Your assignment
Retype, word for word, each line between the lines holding "(344, 487) = (174, 355): brown" and "(809, 68) = (585, 26): white", inclusive, and leave the rest of the data alone.

Records for the task

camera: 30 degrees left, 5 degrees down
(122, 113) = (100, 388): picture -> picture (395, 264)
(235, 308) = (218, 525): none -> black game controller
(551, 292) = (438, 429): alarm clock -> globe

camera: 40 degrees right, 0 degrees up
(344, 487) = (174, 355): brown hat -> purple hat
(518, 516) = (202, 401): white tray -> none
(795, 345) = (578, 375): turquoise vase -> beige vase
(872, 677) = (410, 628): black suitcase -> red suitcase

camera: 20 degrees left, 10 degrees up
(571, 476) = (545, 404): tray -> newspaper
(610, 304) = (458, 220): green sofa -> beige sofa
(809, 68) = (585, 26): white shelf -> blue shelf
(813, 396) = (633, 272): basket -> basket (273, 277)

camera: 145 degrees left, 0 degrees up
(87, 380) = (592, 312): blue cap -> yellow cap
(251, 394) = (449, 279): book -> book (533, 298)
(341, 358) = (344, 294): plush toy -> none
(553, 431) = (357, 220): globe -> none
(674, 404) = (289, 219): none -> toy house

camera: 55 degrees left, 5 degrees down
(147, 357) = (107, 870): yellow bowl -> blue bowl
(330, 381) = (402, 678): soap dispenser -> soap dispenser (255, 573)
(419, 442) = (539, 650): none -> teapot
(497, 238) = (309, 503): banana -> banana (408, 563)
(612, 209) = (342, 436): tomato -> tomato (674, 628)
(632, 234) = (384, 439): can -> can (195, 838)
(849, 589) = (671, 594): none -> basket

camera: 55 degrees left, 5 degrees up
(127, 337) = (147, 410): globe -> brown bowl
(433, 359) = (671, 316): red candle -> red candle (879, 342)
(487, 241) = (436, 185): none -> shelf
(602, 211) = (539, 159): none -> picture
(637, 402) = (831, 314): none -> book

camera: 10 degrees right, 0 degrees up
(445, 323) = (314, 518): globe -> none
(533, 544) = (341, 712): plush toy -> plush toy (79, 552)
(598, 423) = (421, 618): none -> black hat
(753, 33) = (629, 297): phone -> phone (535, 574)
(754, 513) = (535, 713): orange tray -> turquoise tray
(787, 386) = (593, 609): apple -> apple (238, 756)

Worked solution
(344, 487) = (174, 355): brown hat -> purple hat
(518, 516) = (202, 401): white tray -> none
(795, 345) = (578, 375): turquoise vase -> beige vase
(872, 677) = (410, 628): black suitcase -> red suitcase

camera: 20 degrees left, 10 degrees up
(571, 476) = (545, 404): tray -> newspaper
(610, 304) = (458, 220): green sofa -> beige sofa
(809, 68) = (585, 26): white shelf -> blue shelf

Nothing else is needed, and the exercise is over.